# PASSAGE SHOWN
· · · ·

How to understand that Bloch wave solutions can be completely characterized
by their behaviour in a single Brillouin zone? Given Bloch wave:
\begin{equation*}
\psi_{\mathbf{k}}(\mathbf{r}) = u_{\mathbf{k}}(\mathbf{r}) \exp (i\mathbf{k}\mathbf{r})
\end{equation*}
I can write wavefunction for momentum $\mathbf{k}' = \mathbf{k} + \mathbf{G}$.
\begin{equation*}
\psi_{\mathbf{k}+\mathbf{G}}(\mathbf{r}) = u_{\mathbf{k}'}(\mathbf{r})\exp(i\mathbf{G}\mathbf{r})\exp (i\mathbf{k}\mathbf{r})
\end{equation*}
As I understand $u_{\mathbf{k}'}(\mathbf{r})\exp(i\mathbf{G}\mathbf{r}) \neq u_{\mathbf{k}}(\mathbf{r})$, so:
\begin{equation*}
\psi_{\mathbf{k}+\mathbf{G}}(\mathbf{r}) \neq \psi_{\mathbf{k}}(\mathbf{r}).
\end{equation*}
Or I am wrong? I know that another way to analyze this problem is to notice that
$u_k$ and $u_k'$ are periodic and do the Fourier expansion:
\begin{equation*}
u_{\mathbf{k}'}(\mathbf{r})\exp(i\mathbf{G})=\sum_{\mathbf{G}_{i}}C_{\mathbf{k}',\mathbf{G}_{i}}\exp\left(i\mathbf{G}\mathbf{r}\right)\exp\left(i\mathbf{G}_{i}\mathbf{r}\right)
\end{equation*}
However I still don't see why $$C_{\mathbf{k}',\mathbf{G}_{i}}\exp\left(i\mathbf{G}\mathbf{r}\right) = C_{\mathbf{k},\mathbf{G}_{i}}$$

2. Oct 9, 2015

### DrDu

You are right. The functions u have another index n, which specifies to which band they belong. If k is greater than K, so that k' is in the BZ, then u_n(k') would be different from that for a wavefunction for which k=k' in the first BZ with u_n'(k').

3. Oct 9, 2015

### baranas

So how to understand proposition, that every $\mathbf{k}$ can be mapped to first BZ. Can anyone give me practical example? There are many sources where relation $\psi_{\mathbf{k}} = \psi_{\mathbf{k} + \mathbf{G}}$ is given.

4. Oct 9, 2015

### DrDu

5. Oct 10, 2015

### cgk

The Bloch theorem is also not really that mysterious if you consider it's core meaning: If you have a bunch of symmetry operations which commute with the Hamiltonian, then the eigenstates of the Hamiltonian can be chosen in such a way that both the Hamiltonian and the symmetry generators are diagonalized simultaneously. For symmetry generators, this effectively means that all eigenstates of the Hamiltonian can be labelled by the irreducible representations of the symmetry groups. This is commonly done in molecular spectroscopy, where you attach labels like $\Sigma_u$ etc to states, indicating their irrep of the molecule's point group symmetry.

· · · ·

# DATASET ENTRIES
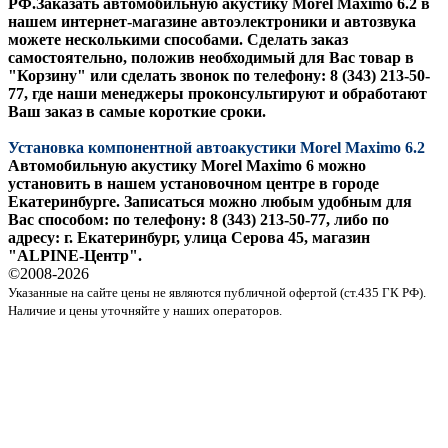
РФ.Заказать автомобильную акустику
Morel Maximo 6.2
в
нашем интернет-магазине автоэлектроники и автозвука
можете несколькими способами. Сделать заказ
самостоятельно, положив необходимый для Вас товар в
"Корзину" или сделать звонок по телефону: 8 (343) 213-50-
77, где наши менеджеры проконсультируют и обработают
Ваш заказ в самые короткие сроки.
Установка компонентной автоакустики Morel Maximo 6.2
Автомобильную акустику Morel Maximo 6 можно
установить в нашем установочном центре в городе
Екатеринбурге. Записаться можно любым удобным для
Вас способом: по телефону: 8 (343) 213-50-77, либо по
адресу: г. Екатеринбург, улица Серова 45, магазин
"ALPINE-Центр".
©2008-
2026
Указанные на сайте цены не являются публичной офертой (ст.435 ГК РФ).
Наличие и цены уточняйте у наших операторов.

· · · ·

# TASKS TO CARRY OUT
(A) Write out the part of the Bloch wave thread between "The Bloch theorem" and "point group symmetry.", inclusive.
(B) In the Bloch wave thread, what additional index does DrDu say the functions u carry, and what does it specify?

# ANSWERS TO THE EXERCISE
(A)
The Bloch theorem is also not really that mysterious if you consider it's core meaning: If you have a bunch of symmetry operations which commute with the Hamiltonian, then the eigenstates of the Hamiltonian can be chosen in such a way that both the Hamiltonian and the symmetry generators are diagonalized simultaneously. For symmetry generators, this effectively means that all eigenstates of the Hamiltonian can be labelled by the irreducible representations of the symmetry groups. This is commonly done in molecular spectroscopy, where you attach labels like $\Sigma_u$ etc to states, indicating their irrep of the molecule's point group symmetry.

(B) An index n, which specifies the band they belong to.